--- DATA SUPPLIED Enclosed Below ---
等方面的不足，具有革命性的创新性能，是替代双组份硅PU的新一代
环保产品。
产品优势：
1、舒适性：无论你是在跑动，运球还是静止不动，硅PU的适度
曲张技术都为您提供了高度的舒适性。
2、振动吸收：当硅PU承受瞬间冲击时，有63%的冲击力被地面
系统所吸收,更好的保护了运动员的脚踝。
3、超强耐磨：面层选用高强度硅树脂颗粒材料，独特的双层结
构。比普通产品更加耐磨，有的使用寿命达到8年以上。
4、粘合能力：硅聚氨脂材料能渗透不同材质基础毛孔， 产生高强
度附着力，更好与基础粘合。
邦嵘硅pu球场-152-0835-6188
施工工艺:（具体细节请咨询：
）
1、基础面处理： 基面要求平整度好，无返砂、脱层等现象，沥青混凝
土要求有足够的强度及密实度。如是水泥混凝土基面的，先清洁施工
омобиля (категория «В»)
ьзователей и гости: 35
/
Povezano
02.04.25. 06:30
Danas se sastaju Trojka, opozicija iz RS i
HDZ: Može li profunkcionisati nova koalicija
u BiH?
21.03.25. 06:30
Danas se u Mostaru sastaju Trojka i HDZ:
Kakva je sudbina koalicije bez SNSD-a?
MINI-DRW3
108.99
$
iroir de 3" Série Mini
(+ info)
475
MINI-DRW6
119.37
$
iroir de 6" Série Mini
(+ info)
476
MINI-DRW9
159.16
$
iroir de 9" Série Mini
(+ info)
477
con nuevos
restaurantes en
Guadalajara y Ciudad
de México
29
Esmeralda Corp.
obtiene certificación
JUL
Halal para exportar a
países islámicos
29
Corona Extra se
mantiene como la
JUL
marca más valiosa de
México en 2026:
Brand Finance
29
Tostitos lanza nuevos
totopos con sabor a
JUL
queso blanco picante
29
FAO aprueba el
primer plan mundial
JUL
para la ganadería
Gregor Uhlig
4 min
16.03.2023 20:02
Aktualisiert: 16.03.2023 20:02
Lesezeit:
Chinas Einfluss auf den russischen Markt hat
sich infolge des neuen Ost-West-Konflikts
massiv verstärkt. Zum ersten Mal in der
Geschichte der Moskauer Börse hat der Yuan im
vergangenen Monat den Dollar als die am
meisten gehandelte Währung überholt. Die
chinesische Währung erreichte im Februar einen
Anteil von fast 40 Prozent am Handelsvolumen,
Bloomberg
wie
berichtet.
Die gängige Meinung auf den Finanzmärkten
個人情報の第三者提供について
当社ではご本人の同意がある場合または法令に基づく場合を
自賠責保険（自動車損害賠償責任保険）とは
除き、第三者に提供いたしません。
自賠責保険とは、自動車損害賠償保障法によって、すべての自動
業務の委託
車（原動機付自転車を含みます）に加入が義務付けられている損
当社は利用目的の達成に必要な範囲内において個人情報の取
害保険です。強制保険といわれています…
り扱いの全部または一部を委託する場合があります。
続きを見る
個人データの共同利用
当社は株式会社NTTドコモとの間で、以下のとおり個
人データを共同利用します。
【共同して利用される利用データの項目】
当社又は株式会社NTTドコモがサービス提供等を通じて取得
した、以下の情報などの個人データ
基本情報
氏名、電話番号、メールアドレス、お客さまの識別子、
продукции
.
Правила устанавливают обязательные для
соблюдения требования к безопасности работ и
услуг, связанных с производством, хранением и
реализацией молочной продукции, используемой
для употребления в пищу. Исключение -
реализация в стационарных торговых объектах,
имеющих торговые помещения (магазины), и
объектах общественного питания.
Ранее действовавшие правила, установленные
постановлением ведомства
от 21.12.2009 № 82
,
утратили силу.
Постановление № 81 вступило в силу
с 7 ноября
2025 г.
--- End of Enclosed DATA SUPPLIED ---
--- DATA SUPPLIED Enclosed Below ---
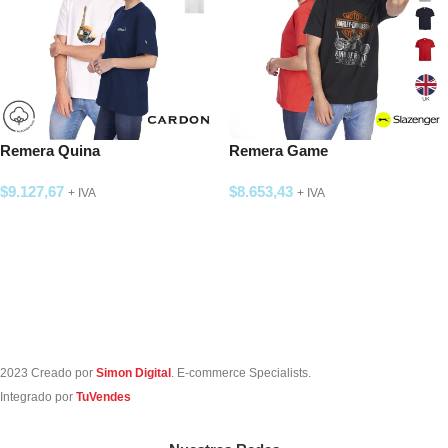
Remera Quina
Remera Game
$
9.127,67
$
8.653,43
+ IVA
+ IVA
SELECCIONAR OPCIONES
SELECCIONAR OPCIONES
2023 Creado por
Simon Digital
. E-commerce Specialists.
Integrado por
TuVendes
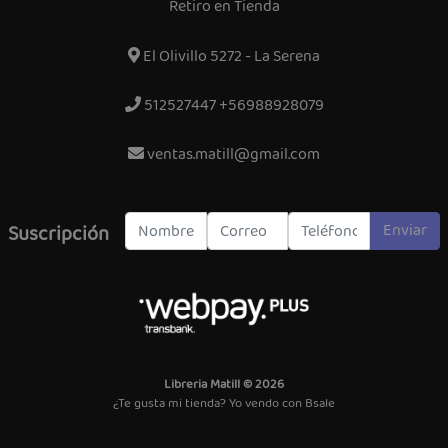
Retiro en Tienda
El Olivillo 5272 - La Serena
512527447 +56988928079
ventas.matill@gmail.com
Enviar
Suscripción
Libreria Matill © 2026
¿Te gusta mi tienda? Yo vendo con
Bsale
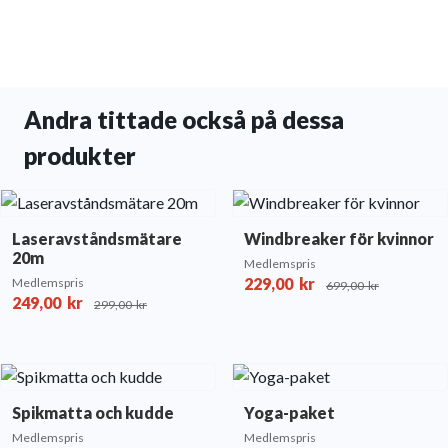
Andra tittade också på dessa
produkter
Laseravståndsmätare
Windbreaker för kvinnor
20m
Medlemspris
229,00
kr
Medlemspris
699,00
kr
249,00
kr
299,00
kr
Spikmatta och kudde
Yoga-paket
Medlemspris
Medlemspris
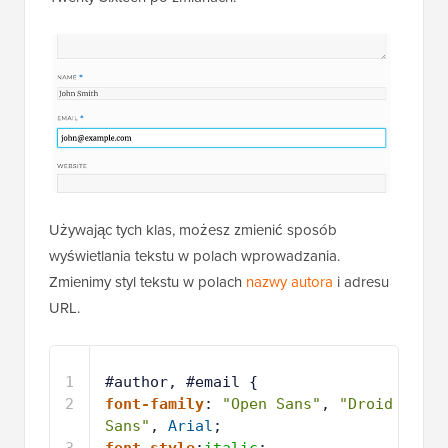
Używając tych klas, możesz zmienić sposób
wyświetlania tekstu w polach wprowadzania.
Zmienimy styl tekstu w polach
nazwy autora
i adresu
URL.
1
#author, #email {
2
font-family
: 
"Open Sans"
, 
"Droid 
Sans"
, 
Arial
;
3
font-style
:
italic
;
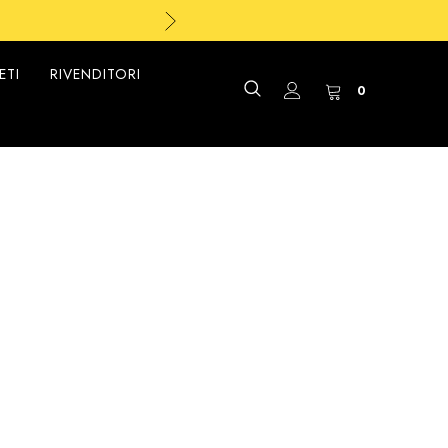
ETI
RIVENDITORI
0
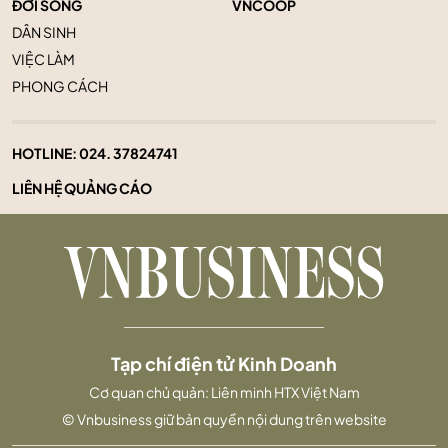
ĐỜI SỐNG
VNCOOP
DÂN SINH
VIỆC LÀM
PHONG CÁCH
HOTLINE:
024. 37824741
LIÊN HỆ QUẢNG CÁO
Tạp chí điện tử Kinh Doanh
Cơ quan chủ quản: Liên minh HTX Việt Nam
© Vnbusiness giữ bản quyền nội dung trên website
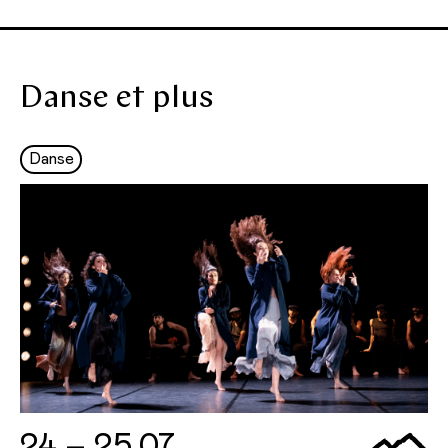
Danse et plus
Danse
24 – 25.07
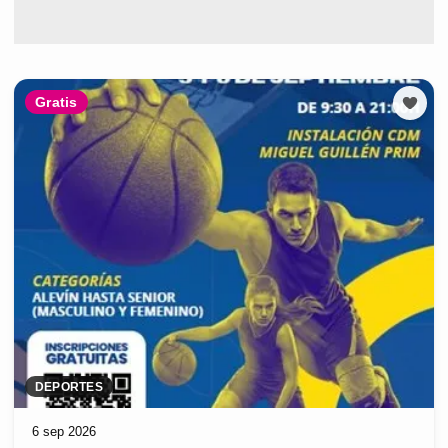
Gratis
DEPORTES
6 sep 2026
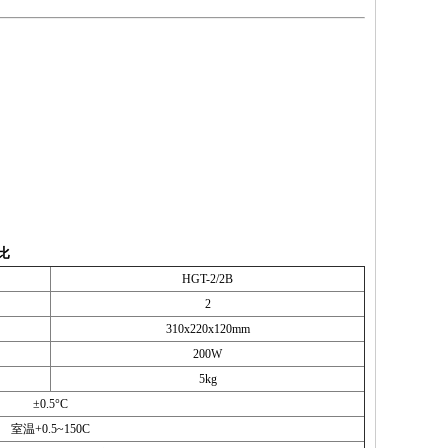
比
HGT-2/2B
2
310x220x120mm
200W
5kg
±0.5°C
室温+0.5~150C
--- End of Enclosed DATA SUPPLIED ---
EXERCISE REQUIREMENTS »
Please find each line in the items that contains the string "iroir", and copy those lines out.

COMPLETED EXERCISE »
iroir de 3" Série Mini
iroir de 6" Série Mini
iroir de 9" Série Mini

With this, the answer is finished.